I started a noise diary on the same day, and recorded every time they barked for two hours at midnight, every time I was woken up, and every time the noise stopped me from sleeping.
I called the council, who sent me the printed sheets to transfer two weeks of records onto, and a sheet explaining that a dog warden would have to witness a clear and demonstrably negative effect on our lives from the dogs on three separate occasions, before they could launch a court case against the family.
Something stopped me from sending the sheets back to the council - and that something was the gnawing suspicion that I hadn't done enough to better the situation myself. I didn't even know the family's names, and yet I was on the verge of reporting them to the council - which I suspected would preclude any kind of friendly and normal relationship with them in the future.
I wanted to go round there and shout. I wanted to vent my frustrations, and tell them what utter twats they were. I wanted (gods forgive me) to put rat poison down and set fire to the kennel (anyone who has put up with repeated, invasive noise from neighbours will know how natural it is to feel that kind of nasty reponse!!).
So, I did the opposite of what I wanted to do. I bought a nice bottle of white wine, and went round there and introduced myself, and apologised for not having been round before. And I learned their names (which I hadn't known) and I learned their dogs names, and their kids names.
And suddenly, we were talking. I complimented them on their garden (which is better than the last family had it) and they complimented me on mine. And then, one day over the fence last week, I finally mentioned the dogs barking at midnight. And the fella, who is not the shiniest apple in the bowl, explained how his wife had forced him to house the dogs in the garden after baby number two came, and he hated them being there - but he also hated the thought that they were disturbing me. And he promised to close them into the enclosed area of the pen at night.

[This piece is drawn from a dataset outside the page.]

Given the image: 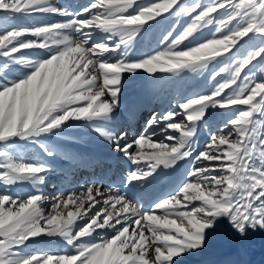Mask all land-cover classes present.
Segmentation results:
<instances>
[{"label": "snow or ice", "instance_id": "obj_1", "mask_svg": "<svg viewBox=\"0 0 264 264\" xmlns=\"http://www.w3.org/2000/svg\"><path fill=\"white\" fill-rule=\"evenodd\" d=\"M165 15L188 22L138 52V39ZM213 65L211 87L153 111L138 137L102 126L119 106L125 73L155 79ZM211 109L224 119L214 130L205 123L197 149ZM69 121H84L135 166L129 185L146 184L161 166L190 159L191 167L147 207L98 184L45 196L49 165L19 155L18 142L53 157L42 138ZM19 184L32 190L11 191ZM221 219L241 235L264 230V0H86L75 9L0 0V264H175ZM45 237L68 250L37 247Z\"/></svg>", "mask_w": 264, "mask_h": 264}, {"label": "rangeland", "instance_id": "obj_2", "mask_svg": "<svg viewBox=\"0 0 264 264\" xmlns=\"http://www.w3.org/2000/svg\"><path fill=\"white\" fill-rule=\"evenodd\" d=\"M193 0H182V3H192ZM206 2V0H205ZM188 22V17H175V16H167L163 19H158V22H152V26L150 29L145 31L143 35L138 39L136 44V49L139 51L142 48H147L149 44L157 45L158 39L163 35L165 29H167L172 24H177V31H179L182 26H184ZM214 28L210 27L204 29L201 33L196 34V39L198 40L202 35H208ZM195 42V41H193ZM185 43H188L187 41ZM212 67H216L215 65L211 66L208 70L203 73H193V72H182L178 75L171 74V73H157L155 79L147 76V74L140 71L136 75H129L127 73L124 74L123 81H122V89L120 92V99L121 97L127 96L124 98L126 102L124 106H127L131 103L130 98L133 97L135 94L139 93V89L141 86L151 87L153 91L160 92L166 94L169 92V96L167 97L170 100H175L174 94L179 92L180 96L185 97L192 95L196 92H203L206 91L209 87H211V82L208 80V76L212 70ZM221 78H226L222 74ZM219 79V78H218ZM128 85V86H127ZM126 88V90H124ZM129 89V90H128ZM128 90V91H127ZM154 106L148 108L146 112L142 115V122L139 124L136 133H132L129 135V129L126 128V125L123 124L122 130L128 134V137H138L141 132L145 131V124L147 119L150 118L153 111H155ZM224 110L219 109H211L209 110V115L207 117L206 122L201 123L198 126V132L195 137L194 147L197 149L202 148L203 145L206 143L208 138V129L205 127V123L211 122L213 126V130L215 129V125L221 122L224 119ZM120 115L117 110L114 113L113 119L109 122H105L102 126H111V123L114 120H117V116ZM124 119V118H123ZM124 128V129H123ZM120 131V132H121ZM120 132L116 133L119 134ZM95 133L91 127H89L84 121H69L68 126L63 128L62 131L58 132L55 137L49 138H42L43 142L48 144L53 150L55 151V155L53 157H48L43 151L37 146L32 144H26L24 142H18V154L23 156L26 159H31L33 157H37L40 159L45 160L49 165V171L46 174V181L43 185L40 186L41 190L43 191L45 196L53 197L56 196L61 189L68 188L69 186L75 185L83 186V185H90L89 182L91 181L90 176L99 175V173L103 174L104 172L108 171L111 172L115 168L120 169L114 172L119 173L121 171L127 170L128 168H122L124 165L123 162H119L118 165L112 163H107L106 167L102 166L101 164L93 165V169H90V172L87 171L89 168L83 169V165L86 164L88 158L93 157L94 159H98L97 155L98 152L95 150V146L98 143L95 140ZM133 135V136H132ZM104 140L103 137H101ZM130 139V138H129ZM105 148L109 149V147ZM111 152L113 151L112 145H109ZM100 151H104V149ZM195 154V153H194ZM102 155V154H101ZM83 158V159H82ZM190 159H186L188 161ZM80 162H83L82 165ZM96 166V167H95ZM104 167V168H103ZM191 167V166H190ZM186 168L183 170L181 174L178 175L176 179L175 176L170 180L169 184L159 192V194L152 198L143 197L141 193H139L143 188L144 185H141L140 188H136V190L131 191L130 189L133 187L129 185L127 180H122L121 178L115 177L116 179L112 180L114 183L116 181V189H118L117 194L119 195H127L130 198L138 199L144 207H147L151 201L157 197L164 196L166 193L171 191L179 181L184 177L186 171L190 168ZM122 168V170H121ZM83 170H86V173H83ZM130 170V169H129ZM129 170L127 173H129ZM132 170V169H131ZM103 171V172H102ZM64 175V176H63ZM126 181V182H125ZM124 182V183H123ZM131 186V188H129ZM103 188H111L112 186H106ZM128 188V189H127ZM121 189H127L124 192ZM140 189V191H139ZM31 185L29 184H19L14 186L11 191L13 192H28L31 191ZM130 190V191H129ZM47 191V193H46ZM113 191V189H112ZM126 191H129L128 193ZM136 191H139L136 193ZM79 192V191H78ZM146 198V199H145ZM48 204L45 205V208H48ZM227 220L221 219L215 226L213 230H209L206 240L210 238H221L224 240V244L226 243L227 246H231V240L227 241L224 237V234L229 231V227L226 225ZM226 225V226H225ZM229 225V224H228ZM234 229V228H233ZM235 230V229H234ZM37 247H47L52 248L54 250H68V246L59 238H44L40 240L37 244ZM210 245L207 243L201 248L191 250L182 255V257L175 258V264H186L189 262L190 258L197 257L200 253L208 254L210 253ZM254 256L257 257L258 254L254 253ZM196 261H190L188 264H194Z\"/></svg>", "mask_w": 264, "mask_h": 264}, {"label": "bare ground", "instance_id": "obj_3", "mask_svg": "<svg viewBox=\"0 0 264 264\" xmlns=\"http://www.w3.org/2000/svg\"><path fill=\"white\" fill-rule=\"evenodd\" d=\"M54 2L59 7H67L69 9H75L77 8L78 5L86 3V0H54ZM39 19H43L47 21V20H60L63 18L57 16H42L39 17ZM99 35L102 34L97 33V36ZM154 47H157L156 44L153 45L149 44L147 48H142L139 51H150ZM124 90H126V88H124ZM168 96H169V92L163 94L158 91L157 92L153 91L151 87L141 86L139 89V93L135 94L133 97L130 98L131 103L129 105L124 106V103L126 102L124 98H126L127 96H124V98L121 97V99L119 100V106L117 108V112L120 115L117 116V120H114V122L111 123V126L109 127L104 126V127L107 130L118 133L122 130L124 124L126 125V128L130 126L129 135H131L132 133H136L139 124L143 121L141 117L143 113L148 110V108L157 104V107H155V112L160 113L167 109L174 108L175 102L183 98L182 96H180L179 92H176L174 94L175 100L173 101L168 99L167 98ZM129 138L131 139L132 137L129 136ZM95 140L98 142L95 146L96 148L95 150L98 152V154L100 153L99 155H97L98 159L97 158L94 159L93 157H87L88 160L86 164H84L82 167L83 169L89 168V170L87 171L90 172V169L95 164H101L102 166L106 167L107 163L110 164L114 163L115 165L116 164L118 165L119 162H123L124 165H122L123 166L122 168L127 167L128 168L127 170L116 173L114 171L116 170L118 171L120 169L115 168L111 172L106 171L103 174L99 173V175L97 174L95 176L89 177L91 178V181L89 182L90 185L98 184L101 185L102 187L112 186L113 189L112 194L117 195V191H118V189H116L117 183L116 181L114 183L112 180L116 179L115 177L121 178L122 180L123 179L126 180L128 170L133 169L135 166L132 165L131 162L128 161L127 158L124 157L121 153H118L114 150L111 152L109 150L111 149L109 146L110 144L105 139L102 140V138L98 134H95ZM105 144H107L106 147H109V149L105 148L104 146ZM103 148H105L104 151H100ZM145 150L150 151V149H145ZM80 163L82 165L83 162ZM190 166H191V160L180 161L176 166H174L171 169H165L161 166L157 170V172L153 175V177L149 178L146 184H141L144 185L145 187L141 188L142 189L141 191L139 189L140 192L136 191V193L138 192L141 193L143 197H148V198H152L153 196L156 197L159 194V192L162 190V188L166 189L165 187L169 184L170 180L174 176L177 179L178 175L181 174L184 169ZM83 173L85 174L86 170H83ZM140 186H133L132 188L130 186L129 188H131L130 190L133 191L136 190V188H140ZM82 187L81 186L75 187V185H72L69 186L67 189L66 188L61 189L62 191H59V193L60 192L66 194L70 192L78 193V191L82 190ZM127 189H123V190L121 189V191L124 192ZM129 191L126 192L128 193ZM228 224L226 225L229 227V231L224 234V237L227 239V241L231 240L230 241L231 244H229L231 246H227L226 243L224 244V240L221 238L215 237V238H211V240L209 238L207 239V241H205L204 245L209 243L211 252L208 254L200 253L197 257L190 258L189 262L193 260L196 261L194 264H264V230L259 228L255 230L249 229L244 235H241L240 233L235 231L230 224L229 225ZM254 253H257L258 256L255 257Z\"/></svg>", "mask_w": 264, "mask_h": 264}]
</instances>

Well, things this week have been a bit better. The barking is less. But even when I do hear the barking, I just softly whisper the names of the dogs, and have a smile, and remind myself that they aren't trying to wind me up. And I think about the fella Paul, and his predicament, and his lovely two kids and his hard enough life, and I realised that once I learned their names, and they became people to me instead of problems, then the issue didn't actually seem quite so bad.
And by saying hello first, and being nice to them, they were all the more ready to listen to me when I had a problem - and even do their best to help. And I know that, from my point of view, not knowing them, and assuming they somehow were
intending to wind me up with their inconsiderate ways (when of course they were doing no such thing) is what made everything seem so bad.

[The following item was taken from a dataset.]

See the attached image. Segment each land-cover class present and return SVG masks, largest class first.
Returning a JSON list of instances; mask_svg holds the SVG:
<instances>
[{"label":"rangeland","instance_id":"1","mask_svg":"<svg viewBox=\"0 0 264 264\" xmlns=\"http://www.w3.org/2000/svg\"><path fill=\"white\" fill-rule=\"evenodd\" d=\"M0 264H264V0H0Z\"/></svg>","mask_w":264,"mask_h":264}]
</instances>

The tendency in our modern neighbourhoods is to not learn the names of our neighbours, and I think this leads to misunderstandings, and makes communication difficult - how can we hope to be friends when the first time we speak is to complain?

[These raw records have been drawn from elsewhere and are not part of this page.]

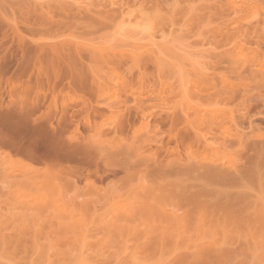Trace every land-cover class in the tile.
Listing matches in <instances>:
<instances>
[{
  "label": "rangeland",
  "instance_id": "obj_1",
  "mask_svg": "<svg viewBox=\"0 0 264 264\" xmlns=\"http://www.w3.org/2000/svg\"><path fill=\"white\" fill-rule=\"evenodd\" d=\"M242 1L0 0V264H264V0Z\"/></svg>",
  "mask_w": 264,
  "mask_h": 264
},
{
  "label": "bare ground",
  "instance_id": "obj_2",
  "mask_svg": "<svg viewBox=\"0 0 264 264\" xmlns=\"http://www.w3.org/2000/svg\"><path fill=\"white\" fill-rule=\"evenodd\" d=\"M233 1H236V0H233ZM238 1V0H237ZM242 1V0H241ZM245 3V0L244 1H242V3ZM235 3H237V2H235ZM233 7H236V6H233ZM107 7H105V9H106ZM105 9H103L102 8V12H100L101 10H99V11H93L91 8H89V7H86L84 10V12H85V15L82 17V18H85V19H94L93 21H95V22H93V23H97V24H100V23H98V21L97 20H99L100 18V14H103L104 16L106 15V14H108L109 12L111 13V9L109 10L108 8L105 10ZM105 10V11H104ZM108 10V11H107ZM77 12H79V11H77ZM115 12V11H114ZM109 13V14H110ZM116 13V12H115ZM115 13H111L110 15H112V14H115ZM77 15H80V13L79 14H77ZM87 15V16H86ZM104 16H101L102 18L104 17ZM97 17L99 18V19H97ZM89 20H88V22H89ZM101 20V19H100ZM105 20V19H104ZM103 19H102V22H104V23H106V21H108L107 20V18H106V21H104ZM97 21V22H96ZM101 22V21H100ZM108 23H111V22H108ZM97 24H95V25H97ZM103 24V23H102ZM94 25V24H93ZM94 25V26H95ZM210 78H208V77H206V78H204V83H203V80H201L202 81V84H203V87H208L209 88V84L207 83H205V81L206 82H208L207 80H209ZM212 81V80H211ZM210 82V81H209ZM200 83V82H199ZM204 84H205V86H204ZM211 84V83H210ZM199 85H201V84H199ZM238 86V85H237ZM240 86V85H239ZM204 88V89H205ZM241 88V87H240ZM202 89V88H201ZM241 90H242V88H241ZM240 91V89L238 90V92ZM243 91V90H242ZM242 91H240V92H242ZM236 93V92H235ZM233 95H234V93H233ZM234 119V118H233ZM168 136V135H167ZM183 136H186V134H183ZM207 134H202V133H194V135H192V137H190L189 135H187L186 137H184L185 139H188L189 140V138H191V140L192 141H194V142H192V143H194V144H196V146H201V145H207ZM168 137H170V135L168 136ZM171 138V137H170ZM178 138V137H177ZM182 139H183V137H182ZM165 141H166V139H165ZM168 141V140H167ZM181 141V140H180ZM209 143V142H208ZM168 144V143H167ZM199 146V147H200ZM207 148V147H206ZM159 149H161V148H159ZM204 151V150H203ZM211 153V152H210ZM209 153V154H210ZM172 163H169L168 165L170 166V164H171V166H173V167H175V168H177V167H179V166H182V165H187L188 164V162H184L183 160H176V162H174V160H172L171 161ZM161 164V163H160ZM163 165V164H162ZM157 166L158 167H160L158 164H157ZM219 166V165H218ZM157 167V168H158ZM162 168V167H161ZM213 172L214 173H217L216 174V176L218 175V176H223V175H226V174H229L224 168H222L221 166L220 167H217V165H215V167L213 168ZM71 241V240H70ZM68 242V241H67ZM69 243V242H68ZM72 245H73V243H72ZM74 246V245H73ZM72 246V247H73ZM73 249H74V247H73ZM76 250V247H75V249H74V252H76L75 251ZM71 251H73V250H71ZM75 254H77V253H75ZM73 255V254H72ZM75 256V255H74ZM78 257V256H77ZM62 259V258H61ZM75 259V258H74ZM73 259V260H74ZM79 259V258H78ZM80 262V261H79ZM76 263V262H75ZM78 263V262H77Z\"/></svg>",
  "mask_w": 264,
  "mask_h": 264
}]
</instances>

Not everyone will respond in the same way to decency and warmth, and sometimes the final stage will have to be to get official help, but my reading of human nature is that most people just want to feel important. They want to feel like you respect them - and that is a two-way street. Give some respect, and you might be surprised at what respect comes back your way, and from where.
I still have the records of the barking, and I might need them one day. But more importantly, from a negative situation I now have two neighbours I can wave and say Hello to, and I learned a valuable lesson I think about the effort we need to go to to create the kind of community we all seem to want to live in.
Sorry for spraffing on, but 'Twatty neighbours and how to deal with them' is now a specialist subject of mine! Ignore me as appropriate!!